One of the deepest wounds that massive trauma can inflict on people is the feeling that they can take care of themselves. Our sense of security and calm depends on our ability to take the necessary measures against harm. Focus on what you can do and teach your children to have a proactive mindset. You will go a long way in helping both your children and yourself get through this time successfully.
4: Promote Connectivity
The Internet, despite its tendency to be a massive collection of junk, is also a gateway to community. It is important to attend churches online, talk face to face with family members, and hold online conferences. Emotional isolation is harmful. We humans are far from easily falling into the illusion that we are alone. Loneliness can greatly increase depression and anxiety. I find that concentrating on the presence of the Lord in my home improves my well-being. Sharing silly memes with my kids also helps. They live throughout the US and Europe, so even a daily nudge helps me feel connected to them.
5: Mass Trauma Recovery: Promote Hope
Research shows that hope, like gratitude, has a significant effect on the brain. I think the two are related. Hope empowers us and helps us see beyond the present difficulty. And if the story is correct, nothing lasts forever, not even the plague. Promoting hopeful scenarios is crucial to protect our hearts and minds from permanent damage. Hopelessness creates a deep groove in our neural pathways that is very difficult to heal.

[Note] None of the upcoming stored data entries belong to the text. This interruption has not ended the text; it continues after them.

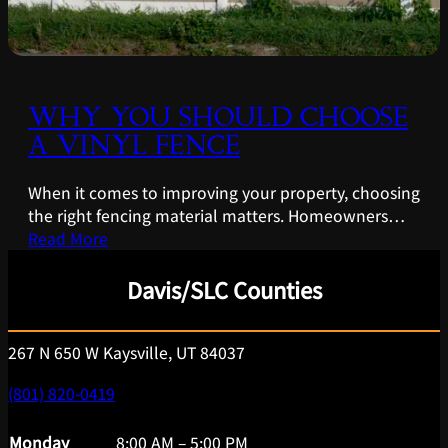
WHY YOU SHOULD CHOOSE
A VINYL FENCE
When it comes to improving your property, choosing
the right fencing material matters. Homeowners…
Read More
Davis/SLC Counties
267 N 650 W Kaysville, UT 84037
(801) 820-0419
Monday
8:00 AM – 5:00 PM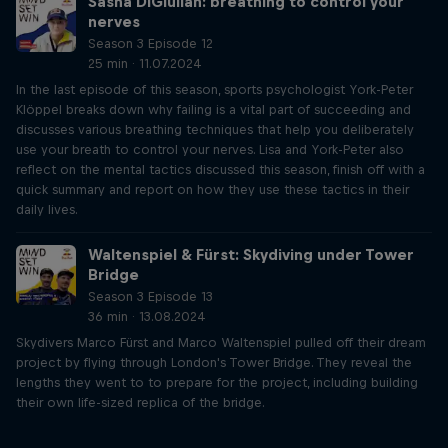
Sasha DiGiulian: breathing to control your
nerves
Season 3 Episode 12
25 min · 11.07.2024
In the last episode of this season, sports psychologist York-Peter
Klöppel breaks down why failing is a vital part of succeeding and
discusses various breathing techniques that help you deliberately
use your breath to control your nerves. Lisa and York-Peter also
reflect on the mental tactics discussed this season, finish off with a
quick summary and report on how they use these tactics in their
daily lives.
Waltenspiel & Fürst: Skydiving under Tower
Bridge
Season 3 Episode 13
36 min · 13.08.2024
Skydivers Marco Fürst and Marco Waltenspiel pulled off their dream
project by flying through London's Tower Bridge. They reveal the
lengths they went to to prepare for the project, including building
their own life-sized replica of the bridge.
Just Ride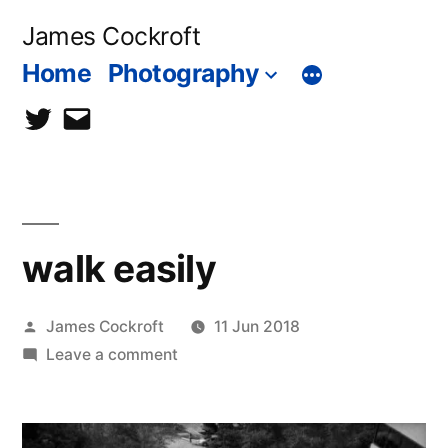
Skip
James Cockroft
to
Home
Photography
content
twitter
contact
me
walk easily
Posted
James Cockroft
11 Jun 2018
by
on
Leave a comment
walk
easily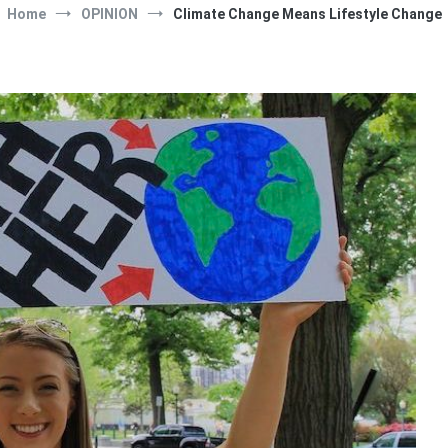
Home
OPINION
Climate Change Means Lifestyle Change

God has built evidence of resurrection all over the earth. Spring reminds us that winter does not last forever and cannot kill flowers. As Easter approaches, we must remember that humans have risen from the ashes of war, natural disasters, and even plagues. Love still wins, if we fight for it. As a friend of mine said, There is always a third day. The crucifixion of Jesus seemed final, but from it came a new vision of hope.
My father, just before he became a Christian, went to an Easter service where the pastor preached a three-word sermon. He is risen! He hit him hard. He realized that if Jesus rose from the dead, everything would change. The belief took root at that time. For us, who suffer a season of death, we put our hope in that resurrection. Even death cannot surpass what love has done. The love that God shows us, the love that we share with others, that will survive any virus.